I butchered my first couple swallow tails.
They surf so good but are a hassle to shape.
Here is the culmination of what I have learned as far as shaping the things…
First, cut out your rough shape… I like to make mine 1 1/4" deep on shortboards. That depth seems to “look” right to me.
After it’s cut out, I use this rasp to work on the stringer. I ordered this rasp from FoamEZ iirc. Set the corner of the cutting edge in the center of the stringer and work it back and forth until you got a groove going down the CENTER of your stringer. I shoot for about a 45* angle on this. This part takes a little practice so just go slowly. As you are creating your groove, if it is off-center a little, you can cheat back to center as you make your passes… I am shooting for a flat, straight groove. I make a point NOT to make a curve.
My apologies, the first pic was taken after I had already rough cut and worked on the stringer a bit but, you get the picture…
Here’s another closeup pic of the rasp that I use.
It’s got a blade similar to those aftermarket Sureform blades.
And, here’s a couple pics of what your groove in your stringer should look like.
Like I mentioned before, I shoot for an angle of about 45* and if you notice, I left about 1/4" of stringer untouched on the bottom.
Next I use a hard sanding block.
In pic 2, you can see the groove that I made with the rasp. Use that groove as a guide for your sanding block. Set the corner of your sanding block in there and slowly go back and forth.

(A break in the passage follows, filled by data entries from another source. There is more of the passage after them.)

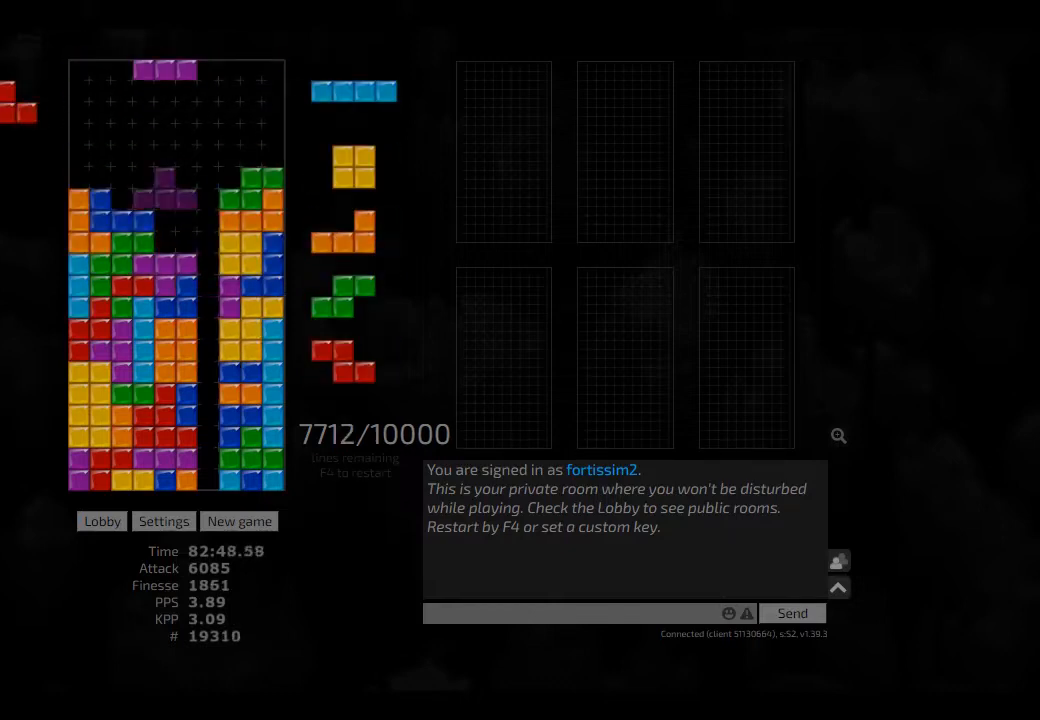
{"keys": ["cw", "hl", "left"], "events": [[42, "hl", "down"], [84, "left", "down"], [167, "hd", "up"], [209, "hl", "up"], [250, "left", "up"], [250, "right", "down"], [292, "right", "up"], [334, "hd", "down"], [417, "hl", "down"], [417, "left", "down"], [500, "cw", "down"], [500, "hd", "up"]]}
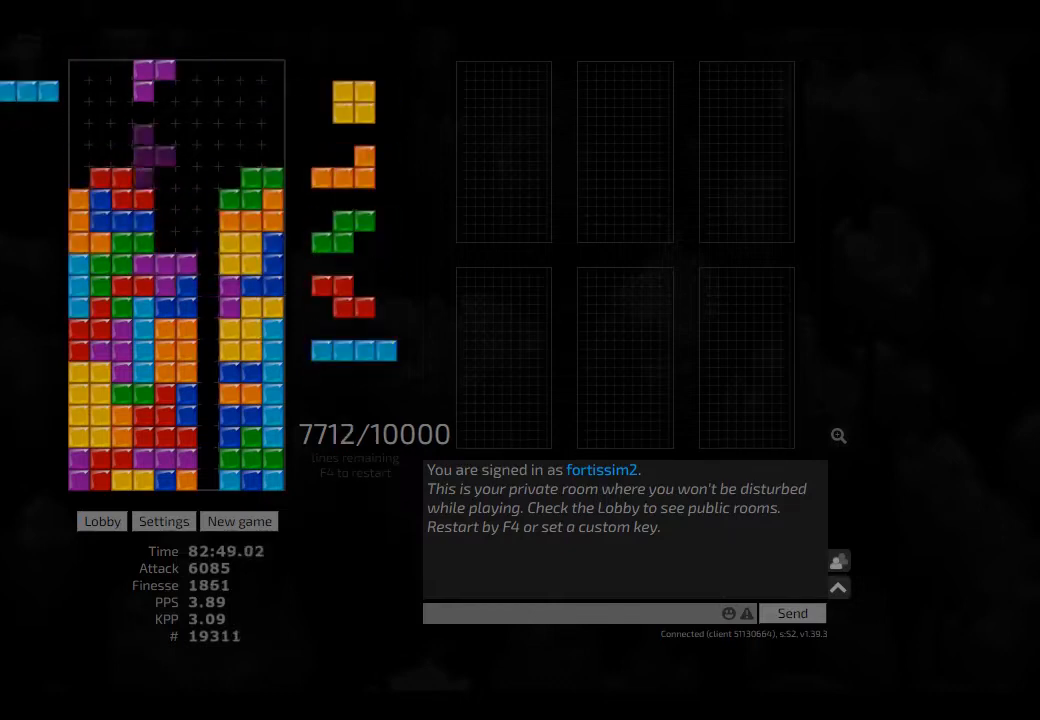
{"keys": ["hd", "hl"], "events": [[42, "hl", "up"], [84, "cw", "up"], [84, "hd", "down"], [84, "left", "up"], [167, "hd", "up"], [209, "hd", "down"], [292, "right", "down"], [375, "hd", "up"], [459, "hd", "down"], [459, "right", "up"], [500, "hl", "down"]]}
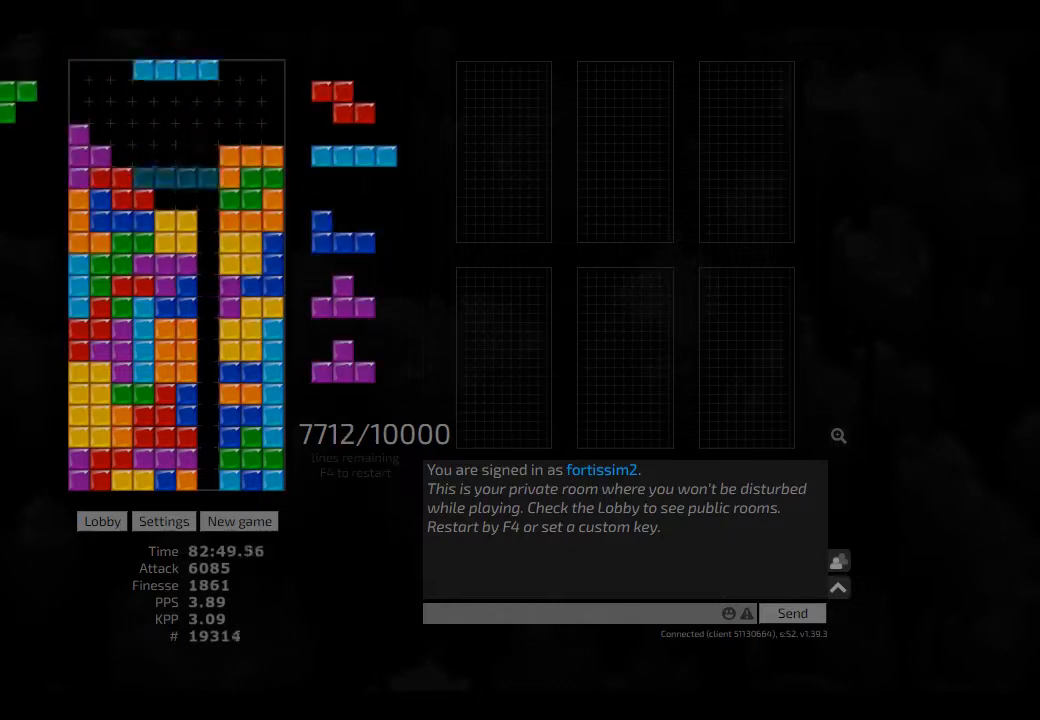
{"keys": [], "events": [[42, "cw", "down"], [42, "right", "down"], [84, "hd", "up"], [84, "hl", "up"], [125, "cw", "up"], [125, "right", "up"], [167, "hd", "down"], [209, "hd", "up"], [334, "hd", "down"], [375, "hl", "down"], [459, "cw", "down"], [459, "hd", "up"], [459, "hl", "up"], [500, "cw", "up"]]}
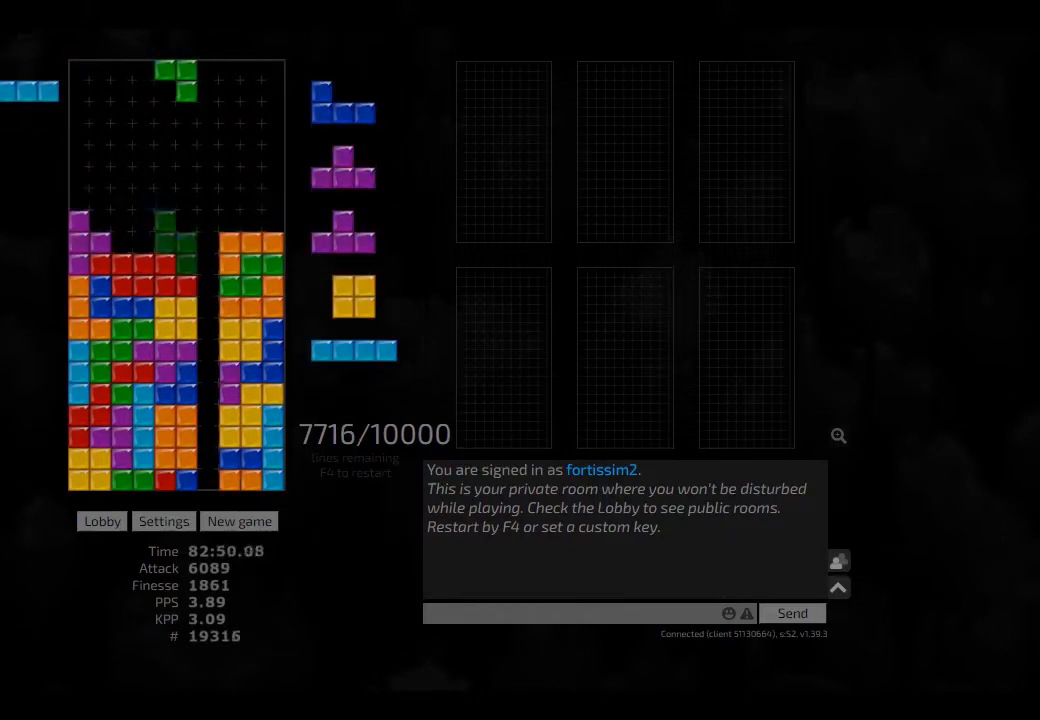
{"keys": ["ccw", "left"], "events": [[42, "hd", "down"], [125, "hd", "up"], [209, "ccw", "down"], [209, "right", "down"], [250, "ccw", "up"], [334, "right", "up"], [417, "hd", "down"], [459, "ccw", "down"], [500, "hd", "up"], [500, "left", "down"]]}
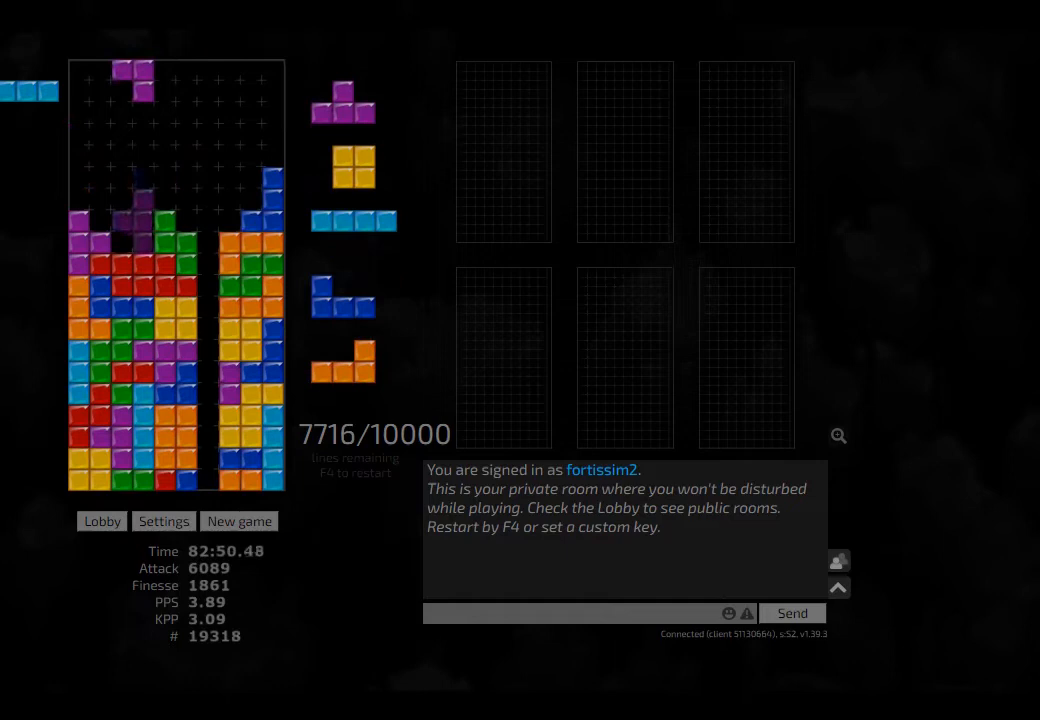
{"keys": ["hd", "left"], "events": [[42, "ccw", "up"], [167, "left", "up"], [167, "right", "down"], [209, "right", "up"], [250, "hd", "down"], [334, "ccw", "down"], [375, "right", "down"], [417, "ccw", "up"], [417, "hd", "up"], [417, "right", "up"], [459, "hd", "down"], [500, "left", "down"]]}
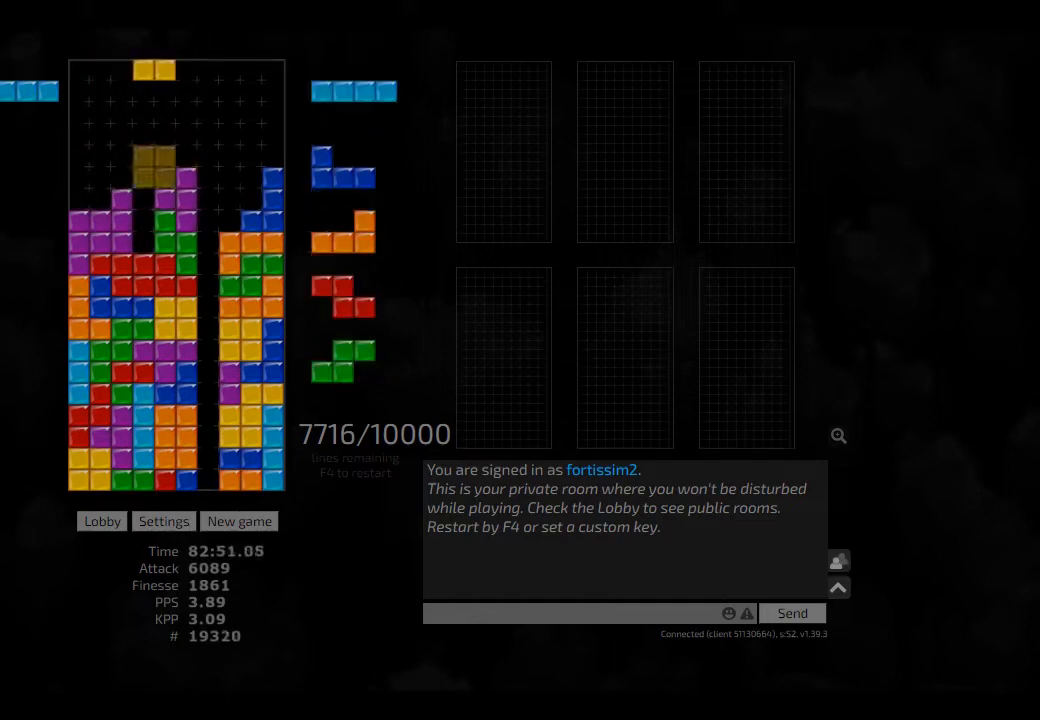
{"keys": ["left"], "events": [[42, "hd", "up"], [167, "left", "up"], [209, "hd", "down"], [250, "ccw", "down"], [250, "hd", "up"], [250, "left", "down"], [334, "ccw", "up"], [334, "left", "up"], [375, "hd", "down"], [417, "hd", "up"], [417, "left", "down"]]}
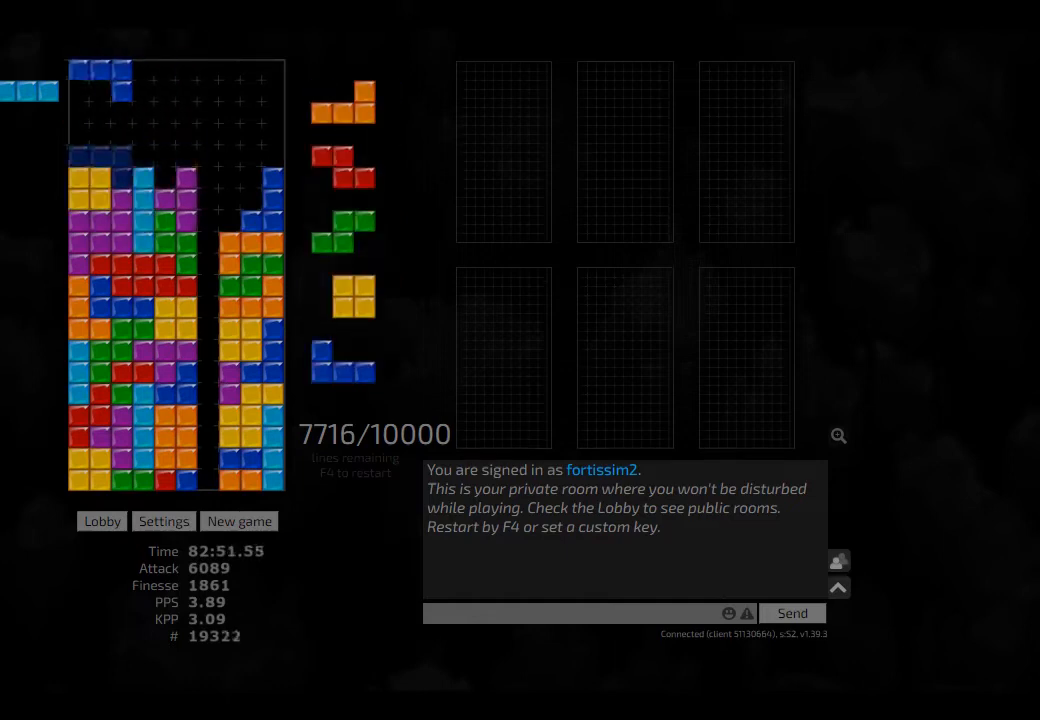
{"keys": ["ccw"], "events": [[42, "hd", "down"], [42, "left", "up"], [125, "hl", "down"], [209, "cw", "down"], [209, "hd", "up"], [209, "right", "down"], [250, "cw", "up"], [250, "hl", "up"], [250, "right", "up"], [292, "hd", "down"], [292, "right", "down"], [334, "hd", "up"], [417, "right", "up"], [459, "ccw", "down"]]}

In pic 3, you can see what I am shooting for. I just want to get the bevel started in the foam. Using the groove from the stringer as my guide.
Ok, so now that I have my bevel started, I use that to guide my sanding block and finish the bevel out to the rail.
Go slow and be smooth. I try to keep my sanding block from “rocking” as I’m sanding. I want smooth, straight, flat passes.
Notice again how I am not touching the bottom 1/4" of the foam… So, you can see about 1/4" of flat verticle foam at the bottom.
Once I have one half of the swallow tail beveled how I like it, I do the other side to match. Using the hard sanding block.
Last, I use a piece of screen to round over that edge that is 1/4" up from the bottom of the foam.
Grab the screen with 2 hands and pull it along the edge like you were smoothing a rail band.
In the past, I have skipped this step and left the tail angular… That looks cool too.
very nice Crisp. What’s up with that greenish foam?
It’s USBlanks colored foam…
It’s supposed to be grey. Looks purple in person. Green in photos…
Wonder what it will look like glassed?
pretty sure it will be brown.
It’s not glassed yet??!!!
Looking Good Chris. Bashams in San Clemente has lots of Surform tools like the one Chris posted. Rumor has it they are open on Sat and Sun now…Rock on!
“It’s not glassed yet??!!!”
Hopefully it’ll get glassed this week.
Very good way to go about it crisp. Your technique is a step by step process that is easily repeatable. To develop as a shaper and to get consistent results from board to board a shaper must develop techniques that are repeatable at every Blank in order to insure consistentcy You have developed a technique that achieves that. I lean toward simplicity myself. Complicated formulas for rail bands and concaves are not my thing. I use the same “process” every Blank from start to finish. I’ve seen very good shapers cut but cracks in with everything from grinders to hack saw blades. Cutting the stringer to the exact middle and leaving the vertical edge at the bottom are key to good results. Nice process. Very well thought out. Lowel
I think you just changed the way I do them. Nice. Mike
Yup my neighbors work the shop on weekends 11-2 I think?
“To develop as a shaper and to get consistent results from board to board a shaper must develop techniques that are repeatable at every Blank in order to insure consistentcy”
I thought that’s what computers were for? If reproducing shapes, my money is on the machine for consistency.
But the truth is that if every rail, concave or swallowtail looks differant from the last board you did, you’re still just a “hack” who can’t do the same thing the same way twice. I’'Ve yet to see a “machine” put in a finished swallowtail.
Rock on? I prefer to keep it jazzed.
“Cutting the stringer to the exact middle and leaving the vertical edge at the bottom are key to good results.”
Thanks for the kind words everybody.
I reread my original post and realized that I failed to mention the first part of the sentence from McDing quoted above…
When I do my first cut with the saw, I am very careful to make a clean straight cut the FIRST time.
When I get to the stringer, I am VERY careful to cut only to the center of the stringer.
The best way I’ve found to do this is to check the topside of the stringer and the bottom side of the stringer as I go.
Then when I cut with the saw from the other side, I do the same and meet the first cut right in the middle of the stringer.
This gives me the beginnings of my “groove”.
This makes the next step with the rasp SO much easier and less likely to slip out and gouge the foam.